Coronavirus business interruption loan scheme

The government will launch a temporary Coronavirus business interruption loan scheme, delivered by the British Business Bank, to help businesses to access bank lending and overdrafts.

The government will provide lenders with a guarantee of 80% on each loan to reduce barriers to lenders providing finance to SMEs.

The scheme will support loans of up to £1.2 million in value for each business.

The British Business Bank is still working through the detail but their website ( says (as at 13 March 2020), “It will operate in a similar way to the enterprise finance guarantee (EFG) and be provided by the British Business Bank, but will offer more attractive terms for both businesses and lenders, with the aim of supporting the continued provision of finance to UK businesses during the Covid-19 outbreak.”
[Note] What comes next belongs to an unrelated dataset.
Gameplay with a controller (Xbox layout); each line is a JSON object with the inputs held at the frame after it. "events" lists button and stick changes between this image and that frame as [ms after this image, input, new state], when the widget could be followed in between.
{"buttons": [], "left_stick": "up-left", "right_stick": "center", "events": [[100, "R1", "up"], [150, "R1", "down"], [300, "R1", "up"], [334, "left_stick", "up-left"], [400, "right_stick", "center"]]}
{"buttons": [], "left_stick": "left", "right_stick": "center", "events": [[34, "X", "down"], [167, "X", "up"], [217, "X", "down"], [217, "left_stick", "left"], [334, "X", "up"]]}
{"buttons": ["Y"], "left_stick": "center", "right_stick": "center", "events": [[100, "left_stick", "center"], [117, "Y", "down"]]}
The enterprise finance guarantee has conditions and exclusions so we are waiting to see how many of these will also apply to the business interruption loan scheme. Although this scheme appears generous at first glance, actually obtaining the loan may not be straightforward. Immediate cash flow problems are better dealt with by engaging early with HMRC on a time-to-pay arrangement to defer payment of PAYE, VAT or corporation tax.

With such a diverse range of measures put together by a Chancellor only 27 days into his new job as the world faces a pandemic, we expect there to be teething problems with the implementation. However, there is a strong commitment from government to make this work and take further steps if required in the coming months.